#### EL EJERCICIO:
En el hilo sobre la sede del Ministerio Público en Trujillo, anota los nombres de usuario de todas las personas que publican un mensaje.

#### TEXTO DE LA PÁGINA:
# INAUGURACION DE LA SEDE DEL EDIFICIO MINISTERIO PUBLICO EN TRUJILLO¡¡¡¡¡¡



## Liquido (Apr 3, 2005)

esta bonito, chiquito pero esta bonito


----------



## Chalaco (Aug 29, 2004)

Esta bonito el edificio.


----------



## jovan (Nov 27, 2004)

hola

ami me parece un bonito edificio. pequeño pero bien estructurado. como se dice muy coqueto. y sobre todo la conbinacion de colores . creo que es lo q mas realza a este edificio.aparte faltaria ver una toma de frente . para poder apreciarla mejor. ademas el entorno es lo que le quita muchos puntos.pero en si el edificio esta muy bien.el color de las paredes conbinan muy bien con el de la lunas de las ventanas. este es el color q mejor conbina en la estetica en los edificios.


----------



## Vane de Rosas (May 8, 2005)

No puedo creer que coincido con BRATZO!!!!!!!!!!!

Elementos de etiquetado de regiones
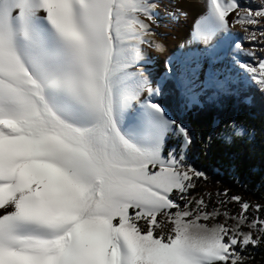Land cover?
Listing matches in <instances>:
<instances>
[{"label":"snow or ice","instance_id":"1","mask_svg":"<svg viewBox=\"0 0 264 264\" xmlns=\"http://www.w3.org/2000/svg\"><path fill=\"white\" fill-rule=\"evenodd\" d=\"M181 2L0 0V264H245L264 242V205L225 189L209 211L211 194L193 195L205 178L188 162L193 136L139 70L162 13L187 15ZM204 9L165 82L186 108L208 86L264 95V0Z\"/></svg>","mask_w":264,"mask_h":264},{"label":"trees","instance_id":"2","mask_svg":"<svg viewBox=\"0 0 264 264\" xmlns=\"http://www.w3.org/2000/svg\"><path fill=\"white\" fill-rule=\"evenodd\" d=\"M199 101L200 105L186 108L175 83L165 82L162 103L188 127L193 136L189 158L205 173V178L196 182L193 195L227 189L253 204L264 205V95L243 83L232 94L207 89ZM232 125L246 129L249 135L223 139L222 134ZM247 256L245 264H264V242L251 248Z\"/></svg>","mask_w":264,"mask_h":264},{"label":"rangeland","instance_id":"3","mask_svg":"<svg viewBox=\"0 0 264 264\" xmlns=\"http://www.w3.org/2000/svg\"><path fill=\"white\" fill-rule=\"evenodd\" d=\"M165 19H171V18H168L167 15L162 13L161 19L159 20V24L161 26L165 23L164 22ZM157 32H158L157 35L150 37L149 39L153 40L154 45L158 44V45H160V47L145 46L144 52H143V56L145 58V63L142 64V66L140 67L139 70L144 71L145 74L149 76L150 80L160 81L162 84H164L165 83L164 76H165V65H166V63L169 60L175 61L177 58H180L181 56H183L181 51L174 50L173 46H174V44L179 43V46L182 48L183 47V40L180 39L181 34L179 32L174 33V35H172V37H168L167 33L166 34L162 33L160 28H158ZM229 47H230V42L225 40L224 45H223V52H222V55H224L222 57L223 63L218 65V67H220L222 69H226V70H230V66H229L228 61H227L228 56H229V53L227 50ZM260 55H264V53H260ZM244 83L249 84L247 81H245ZM210 88L211 87L208 86L205 88V90L210 89ZM215 94H219V93L215 90ZM198 105H200V101H199ZM189 107H191V106H189ZM188 162L190 164H192V160L189 158V155H188ZM220 192H223V191L216 190V189H209L208 190L207 194H209V193L211 194L209 211H211L212 207H214L218 204V201L221 197H218L217 193H220ZM205 194H201V195H205ZM201 195L198 194V195H194V196H196L198 198ZM235 195L236 194L229 193V196H235ZM205 199L206 200L208 199L207 195H205ZM230 208L234 211H238L239 206L236 205L235 203H233L230 205ZM220 220L223 221V216L220 217ZM209 223L210 224L216 223V221H209ZM251 248L252 247L249 246V248L247 249V251L245 253V255L247 257L246 261L248 260L247 253L249 252V250Z\"/></svg>","mask_w":264,"mask_h":264},{"label":"bare ground","instance_id":"4","mask_svg":"<svg viewBox=\"0 0 264 264\" xmlns=\"http://www.w3.org/2000/svg\"><path fill=\"white\" fill-rule=\"evenodd\" d=\"M181 8L183 11L187 13L186 16H181L178 21L173 19H165V23L161 26L160 30L162 33H167L168 37H172L174 33L179 32L180 39L183 40V47L179 46V43L174 44L173 49L179 50L184 55L190 51L186 42H188L191 38L195 22L203 14L204 9V0H182ZM167 18V17H166ZM169 18V17H168ZM244 33L242 32L239 25L235 26L231 29L230 34L225 37L226 41L230 42V45L233 41L240 40L243 37ZM176 40V39H175ZM224 40V41H225ZM171 41V40H170ZM246 47H250L247 41H242ZM231 52H235V49H231ZM260 55V53H258ZM224 55H222L223 57ZM243 59H248L247 57H243ZM229 66L231 67V62L227 59ZM207 68V66H206Z\"/></svg>","mask_w":264,"mask_h":264}]
</instances>
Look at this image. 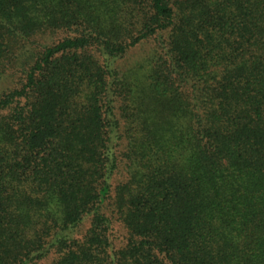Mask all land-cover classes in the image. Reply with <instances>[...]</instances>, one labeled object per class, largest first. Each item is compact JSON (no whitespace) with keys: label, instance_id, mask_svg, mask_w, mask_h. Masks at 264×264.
<instances>
[{"label":"trees","instance_id":"1","mask_svg":"<svg viewBox=\"0 0 264 264\" xmlns=\"http://www.w3.org/2000/svg\"><path fill=\"white\" fill-rule=\"evenodd\" d=\"M0 264H264V0H0Z\"/></svg>","mask_w":264,"mask_h":264}]
</instances>
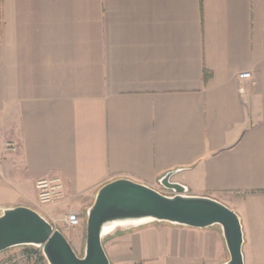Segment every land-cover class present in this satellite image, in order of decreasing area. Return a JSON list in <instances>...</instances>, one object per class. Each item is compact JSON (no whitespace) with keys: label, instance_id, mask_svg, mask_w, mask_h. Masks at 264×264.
Returning a JSON list of instances; mask_svg holds the SVG:
<instances>
[{"label":"crops","instance_id":"crops-1","mask_svg":"<svg viewBox=\"0 0 264 264\" xmlns=\"http://www.w3.org/2000/svg\"><path fill=\"white\" fill-rule=\"evenodd\" d=\"M169 171L233 209L244 264H264V0H0V211L36 210L81 256L99 186L163 190ZM40 178L60 179L54 202ZM102 244L110 264L229 259L217 225L117 226Z\"/></svg>","mask_w":264,"mask_h":264},{"label":"water","instance_id":"water-1","mask_svg":"<svg viewBox=\"0 0 264 264\" xmlns=\"http://www.w3.org/2000/svg\"><path fill=\"white\" fill-rule=\"evenodd\" d=\"M174 173L169 171L158 180L170 193L125 177L99 186L86 210L81 256L36 210L24 205L4 208L0 211V253L16 246H41L49 264H110L102 244L106 229L150 220L195 228L217 225L229 254L227 264H244L238 214L214 197L188 194L184 185L171 180Z\"/></svg>","mask_w":264,"mask_h":264},{"label":"built area","instance_id":"built-area-1","mask_svg":"<svg viewBox=\"0 0 264 264\" xmlns=\"http://www.w3.org/2000/svg\"><path fill=\"white\" fill-rule=\"evenodd\" d=\"M250 74L244 72L240 74V78H247ZM16 145L8 142L5 150L14 151ZM35 189L37 192V201L40 204L52 203L60 196L62 192V184L59 178H40L35 181ZM64 223L67 228L74 229L81 224L80 217L75 212H68L64 217ZM54 226V225H53ZM57 228L56 226H54ZM31 250L14 251L0 260V264H49L46 260L42 247L33 246Z\"/></svg>","mask_w":264,"mask_h":264},{"label":"bare ground","instance_id":"bare-ground-1","mask_svg":"<svg viewBox=\"0 0 264 264\" xmlns=\"http://www.w3.org/2000/svg\"><path fill=\"white\" fill-rule=\"evenodd\" d=\"M149 222H151L150 220H143V221H139V222H130V223H121V224H119V226H125V225H138V224H145V223H149ZM114 226H112V227H109V228H107L106 229V231H105V233L107 234L108 232H111V231H113L114 230Z\"/></svg>","mask_w":264,"mask_h":264},{"label":"trees","instance_id":"trees-1","mask_svg":"<svg viewBox=\"0 0 264 264\" xmlns=\"http://www.w3.org/2000/svg\"><path fill=\"white\" fill-rule=\"evenodd\" d=\"M26 248H27V250H31V249H33L32 247L33 246H25Z\"/></svg>","mask_w":264,"mask_h":264},{"label":"rangeland","instance_id":"rangeland-1","mask_svg":"<svg viewBox=\"0 0 264 264\" xmlns=\"http://www.w3.org/2000/svg\"><path fill=\"white\" fill-rule=\"evenodd\" d=\"M159 187L162 188L160 185H159ZM162 189H163V188H162ZM163 190H165V189H163ZM22 247H23V246H22ZM20 250H23V249L21 248Z\"/></svg>","mask_w":264,"mask_h":264}]
</instances>
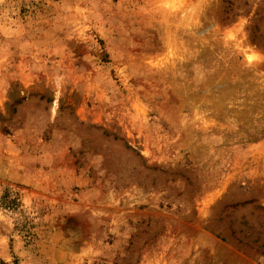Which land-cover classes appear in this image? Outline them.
I'll use <instances>...</instances> for the list:
<instances>
[{
	"label": "rangeland",
	"instance_id": "obj_1",
	"mask_svg": "<svg viewBox=\"0 0 264 264\" xmlns=\"http://www.w3.org/2000/svg\"><path fill=\"white\" fill-rule=\"evenodd\" d=\"M0 264H264V0H0Z\"/></svg>",
	"mask_w": 264,
	"mask_h": 264
},
{
	"label": "bare ground",
	"instance_id": "obj_2",
	"mask_svg": "<svg viewBox=\"0 0 264 264\" xmlns=\"http://www.w3.org/2000/svg\"><path fill=\"white\" fill-rule=\"evenodd\" d=\"M245 55H246V53H245ZM251 56H252V55H251ZM251 56H250V55H246V59L250 61V59H252Z\"/></svg>",
	"mask_w": 264,
	"mask_h": 264
}]
</instances>
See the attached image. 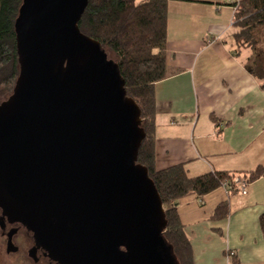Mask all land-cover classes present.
<instances>
[{"label": "water", "instance_id": "water-1", "mask_svg": "<svg viewBox=\"0 0 264 264\" xmlns=\"http://www.w3.org/2000/svg\"><path fill=\"white\" fill-rule=\"evenodd\" d=\"M88 1L20 6L19 77L0 102L3 218L66 264H181L163 234L162 196L138 161L140 105L118 63L79 27Z\"/></svg>", "mask_w": 264, "mask_h": 264}, {"label": "crops", "instance_id": "crops-1", "mask_svg": "<svg viewBox=\"0 0 264 264\" xmlns=\"http://www.w3.org/2000/svg\"><path fill=\"white\" fill-rule=\"evenodd\" d=\"M234 0H169L167 64L156 83L157 168L184 164L192 177L264 166V87L232 52ZM246 194L217 187L179 203L194 264H264V174ZM229 203V215L215 210ZM233 251V260L227 252Z\"/></svg>", "mask_w": 264, "mask_h": 264}, {"label": "trees", "instance_id": "trees-1", "mask_svg": "<svg viewBox=\"0 0 264 264\" xmlns=\"http://www.w3.org/2000/svg\"><path fill=\"white\" fill-rule=\"evenodd\" d=\"M22 2L0 0V98L4 99L11 95L19 77L15 22ZM168 4L169 0H89L79 27L99 40L108 57L118 63L127 93L140 105L146 138L138 161L147 167L162 196L168 219L163 234L181 264H194L190 240L178 213L179 202L188 195L204 197L224 182L233 183L239 174L216 171L192 177L183 163L157 168L155 88L171 74L167 64ZM233 6L232 52L238 55L250 49L247 69L264 87V0H234ZM262 174L261 165L245 178L250 182ZM214 213L216 218L227 217L229 203H220ZM261 222L264 229V215ZM233 256L227 252L229 259Z\"/></svg>", "mask_w": 264, "mask_h": 264}, {"label": "flooded vegetation", "instance_id": "flooded-vegetation-1", "mask_svg": "<svg viewBox=\"0 0 264 264\" xmlns=\"http://www.w3.org/2000/svg\"><path fill=\"white\" fill-rule=\"evenodd\" d=\"M14 230L13 234L11 231ZM11 234V235H10ZM125 248L122 246L121 250ZM0 256L15 264H66L55 258L36 233L20 222L10 223L0 208Z\"/></svg>", "mask_w": 264, "mask_h": 264}, {"label": "built area", "instance_id": "built-area-1", "mask_svg": "<svg viewBox=\"0 0 264 264\" xmlns=\"http://www.w3.org/2000/svg\"><path fill=\"white\" fill-rule=\"evenodd\" d=\"M248 185H249V180L247 178L239 175V176L235 177V180L233 183H231L229 181L224 182L222 187L228 191L236 190L238 192H242V193L246 194L248 191V189H247ZM231 252L233 253V251H231Z\"/></svg>", "mask_w": 264, "mask_h": 264}, {"label": "rangeland", "instance_id": "rangeland-1", "mask_svg": "<svg viewBox=\"0 0 264 264\" xmlns=\"http://www.w3.org/2000/svg\"><path fill=\"white\" fill-rule=\"evenodd\" d=\"M248 51L250 52V49L247 50L246 53H247ZM6 97H7V96H6ZM6 97H5V98H6ZM2 100H4V98H0V102H1ZM0 264H15V263H14V260H13L12 257L8 258L7 261H6L5 258H3L2 256H0Z\"/></svg>", "mask_w": 264, "mask_h": 264}]
</instances>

#### SOLUCIÓN DEL PROBLEMA:
Liquido, Chalaco, jovan y Vane de Rosas.